• [SELECTED EXTRACT]:

The main point of the installation is to convince people to cut down on their plastics use, Claire Davenport said at the opening of the plastic exhibition on Thursday morning. Photo: Peter Johnson/Shetland News

AN EXHIBITION has opened at the Shetland Museum pier store intended to make people think about their use of plastics and debunk some of the myths about recycling.

Plastic: A Never-Ending Story exposes the fact that most “recycled” plastic is nothing of the sort and is part of an industrial hoax intended at preserving and stimulating the use of plastic as a valuable by-product of oil and an essential part of our consumption.

The public has been lulled into believing that because plastic can be recycled, the purchase of foods and liquids packaged in plastic is environmentally kosher. It is undeniably handy for the busy, stressed out shopper.

• [DATA FOR ANALYSIS]:
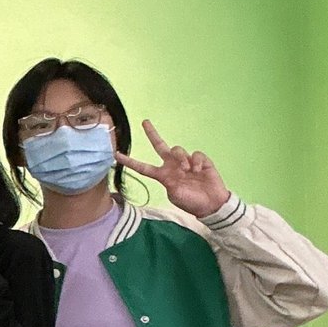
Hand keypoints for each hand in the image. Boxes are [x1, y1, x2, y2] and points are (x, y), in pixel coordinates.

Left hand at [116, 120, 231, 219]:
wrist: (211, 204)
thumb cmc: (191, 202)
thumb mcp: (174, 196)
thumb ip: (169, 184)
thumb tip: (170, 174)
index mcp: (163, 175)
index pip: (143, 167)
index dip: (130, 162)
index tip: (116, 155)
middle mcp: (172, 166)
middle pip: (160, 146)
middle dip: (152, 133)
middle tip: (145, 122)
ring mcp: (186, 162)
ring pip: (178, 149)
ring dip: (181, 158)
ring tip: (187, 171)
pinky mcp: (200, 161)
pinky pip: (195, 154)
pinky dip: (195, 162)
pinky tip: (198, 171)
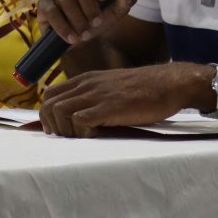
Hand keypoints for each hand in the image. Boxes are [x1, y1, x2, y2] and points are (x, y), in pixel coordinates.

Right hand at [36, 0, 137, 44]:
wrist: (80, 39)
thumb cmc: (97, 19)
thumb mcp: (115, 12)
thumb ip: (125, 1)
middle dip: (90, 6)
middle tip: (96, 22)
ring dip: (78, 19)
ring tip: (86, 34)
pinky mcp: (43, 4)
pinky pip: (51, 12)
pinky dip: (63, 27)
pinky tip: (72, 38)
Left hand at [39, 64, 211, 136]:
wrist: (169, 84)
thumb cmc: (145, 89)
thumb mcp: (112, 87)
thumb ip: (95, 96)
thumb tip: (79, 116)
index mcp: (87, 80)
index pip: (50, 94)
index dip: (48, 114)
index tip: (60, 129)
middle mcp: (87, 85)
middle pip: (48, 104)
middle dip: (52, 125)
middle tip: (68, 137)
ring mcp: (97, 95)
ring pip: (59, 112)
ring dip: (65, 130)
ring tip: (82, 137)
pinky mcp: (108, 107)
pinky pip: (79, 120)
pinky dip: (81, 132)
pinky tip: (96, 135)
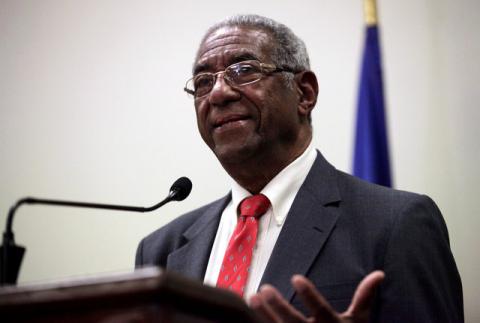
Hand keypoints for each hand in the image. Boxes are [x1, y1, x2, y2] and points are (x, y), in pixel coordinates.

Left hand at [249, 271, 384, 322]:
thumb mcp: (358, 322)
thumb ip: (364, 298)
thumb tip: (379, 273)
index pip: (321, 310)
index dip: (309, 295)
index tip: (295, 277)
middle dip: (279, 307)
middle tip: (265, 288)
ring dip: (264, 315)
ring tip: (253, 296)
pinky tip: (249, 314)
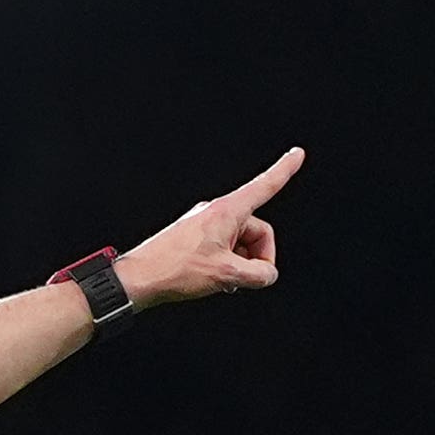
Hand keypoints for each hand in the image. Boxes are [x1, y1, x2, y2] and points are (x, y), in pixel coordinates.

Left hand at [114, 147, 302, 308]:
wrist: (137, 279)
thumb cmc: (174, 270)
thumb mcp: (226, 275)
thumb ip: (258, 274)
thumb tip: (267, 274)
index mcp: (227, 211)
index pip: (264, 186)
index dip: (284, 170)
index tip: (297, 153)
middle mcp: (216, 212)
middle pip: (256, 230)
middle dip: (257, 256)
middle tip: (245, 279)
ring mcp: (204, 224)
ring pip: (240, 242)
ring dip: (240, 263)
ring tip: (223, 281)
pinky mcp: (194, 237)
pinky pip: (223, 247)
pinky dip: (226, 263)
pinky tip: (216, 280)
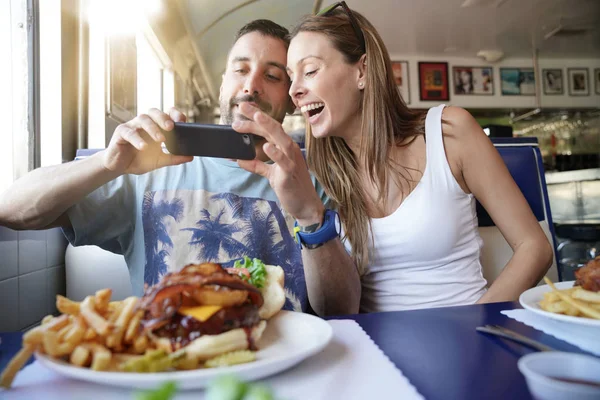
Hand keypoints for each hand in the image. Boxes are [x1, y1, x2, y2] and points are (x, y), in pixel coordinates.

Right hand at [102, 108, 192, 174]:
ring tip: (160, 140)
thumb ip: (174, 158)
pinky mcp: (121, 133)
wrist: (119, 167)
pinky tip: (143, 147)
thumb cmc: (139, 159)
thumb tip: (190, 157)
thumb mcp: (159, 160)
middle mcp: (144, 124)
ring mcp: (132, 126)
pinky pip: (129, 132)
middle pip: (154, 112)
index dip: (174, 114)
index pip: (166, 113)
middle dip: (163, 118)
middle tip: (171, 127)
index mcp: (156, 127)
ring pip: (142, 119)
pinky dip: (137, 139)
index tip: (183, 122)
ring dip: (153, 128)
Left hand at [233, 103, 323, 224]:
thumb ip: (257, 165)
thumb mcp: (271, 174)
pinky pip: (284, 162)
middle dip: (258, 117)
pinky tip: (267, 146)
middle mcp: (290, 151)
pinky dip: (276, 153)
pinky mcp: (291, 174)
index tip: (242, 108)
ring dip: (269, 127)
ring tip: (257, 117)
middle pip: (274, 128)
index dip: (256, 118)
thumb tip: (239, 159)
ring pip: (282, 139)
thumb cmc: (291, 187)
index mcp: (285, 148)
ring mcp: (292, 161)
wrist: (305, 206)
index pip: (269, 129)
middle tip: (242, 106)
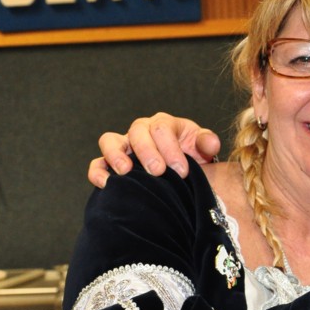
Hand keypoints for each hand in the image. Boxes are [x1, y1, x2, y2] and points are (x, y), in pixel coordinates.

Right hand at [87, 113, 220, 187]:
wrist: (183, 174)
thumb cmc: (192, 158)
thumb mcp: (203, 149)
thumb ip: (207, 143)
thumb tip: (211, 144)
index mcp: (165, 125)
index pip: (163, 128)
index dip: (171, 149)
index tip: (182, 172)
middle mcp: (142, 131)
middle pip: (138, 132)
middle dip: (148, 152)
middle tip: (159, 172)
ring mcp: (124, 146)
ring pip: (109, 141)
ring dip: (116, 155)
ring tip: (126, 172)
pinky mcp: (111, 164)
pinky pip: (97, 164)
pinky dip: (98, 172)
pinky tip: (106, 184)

• [YOUR OBJECTIVE]:
Resume the news report on the plastics exhibition at the Shetland Museum pier store, picking up right after its last sentence.

• [REPLY]:
At first, artists Claire Davenport and Grioghair McCord had intended to create an installation based on an entire supermarket store, but they have scaled this back to a display of plastic bottles with explanatory notes on the recycling industry and some of the grim statistics that show how little of our handy containers end up being re-used.

The main point of the installation is to convince people to cut down on their plastics use, Davenport says.

On entry, the visitor can give a donation and receive a slip asking them to find their own way out.

The western world by and large sells its plastic waste to “developing” countries like Thailand and Malaysia where drinks bottles – which are the principle constituent of recycling – may or may not be cleaned and recycled.

If they are not, they are dumped along with the rest of the plastic waste. Only six per cent of drinks bottles are made from recycled plastic, the rest is virgin plastic, Davenport explains.

About 35 per cent of the lower grade plastics are recycled to make clothing or other cheap textiles. Once these items are worn out, they are landfilled or otherwise dumped.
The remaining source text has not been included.